Stored items from a collection
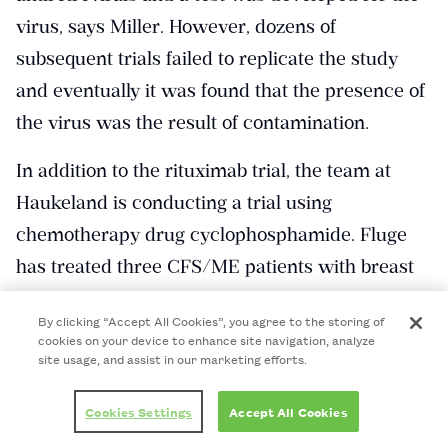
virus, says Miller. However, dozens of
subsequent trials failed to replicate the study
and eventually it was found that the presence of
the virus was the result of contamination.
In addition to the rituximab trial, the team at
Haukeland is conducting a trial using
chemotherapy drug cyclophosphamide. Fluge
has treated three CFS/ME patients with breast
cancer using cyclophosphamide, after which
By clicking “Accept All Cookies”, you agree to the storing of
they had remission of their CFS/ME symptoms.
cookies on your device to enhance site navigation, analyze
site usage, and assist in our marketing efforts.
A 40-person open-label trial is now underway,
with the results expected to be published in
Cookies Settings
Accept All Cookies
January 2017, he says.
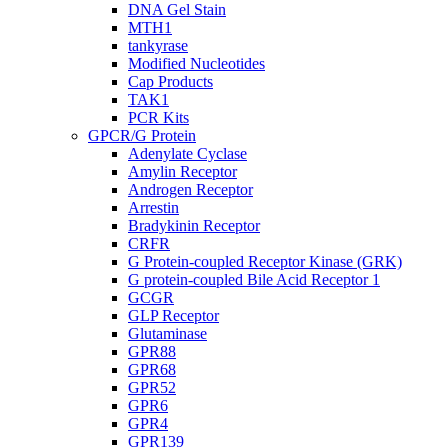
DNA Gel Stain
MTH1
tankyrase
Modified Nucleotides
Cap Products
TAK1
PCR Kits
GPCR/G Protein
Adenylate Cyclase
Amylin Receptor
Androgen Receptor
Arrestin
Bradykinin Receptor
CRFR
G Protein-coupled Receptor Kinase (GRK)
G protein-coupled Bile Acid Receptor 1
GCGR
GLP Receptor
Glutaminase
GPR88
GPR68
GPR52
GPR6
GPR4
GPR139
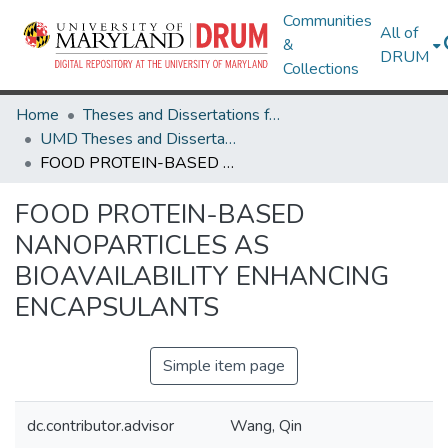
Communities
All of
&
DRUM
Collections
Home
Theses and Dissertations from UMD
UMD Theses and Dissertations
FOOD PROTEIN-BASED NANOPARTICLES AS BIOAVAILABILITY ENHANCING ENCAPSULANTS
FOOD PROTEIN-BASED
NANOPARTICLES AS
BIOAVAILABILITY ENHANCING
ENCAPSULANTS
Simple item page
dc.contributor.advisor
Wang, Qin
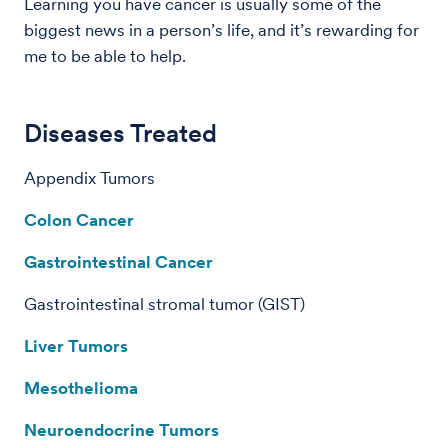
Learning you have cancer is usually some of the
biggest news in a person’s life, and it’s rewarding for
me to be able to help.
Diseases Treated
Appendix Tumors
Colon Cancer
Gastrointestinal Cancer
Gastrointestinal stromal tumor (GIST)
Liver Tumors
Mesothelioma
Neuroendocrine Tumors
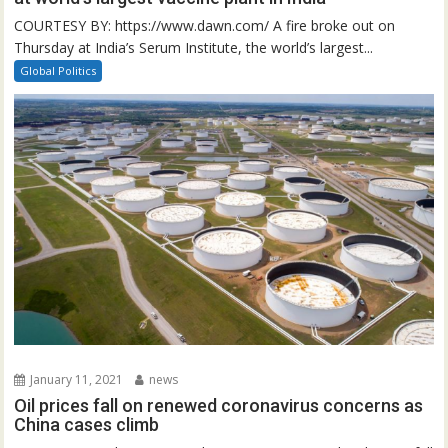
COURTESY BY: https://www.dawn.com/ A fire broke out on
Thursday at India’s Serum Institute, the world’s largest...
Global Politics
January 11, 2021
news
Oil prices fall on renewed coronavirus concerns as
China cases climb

What to work on. Pull from the data each line where the string "cyclophosphamide" turns up.

Task solution.
chemotherapy drug cyclophosphamide. Fluge
cancer using cyclophosphamide, after which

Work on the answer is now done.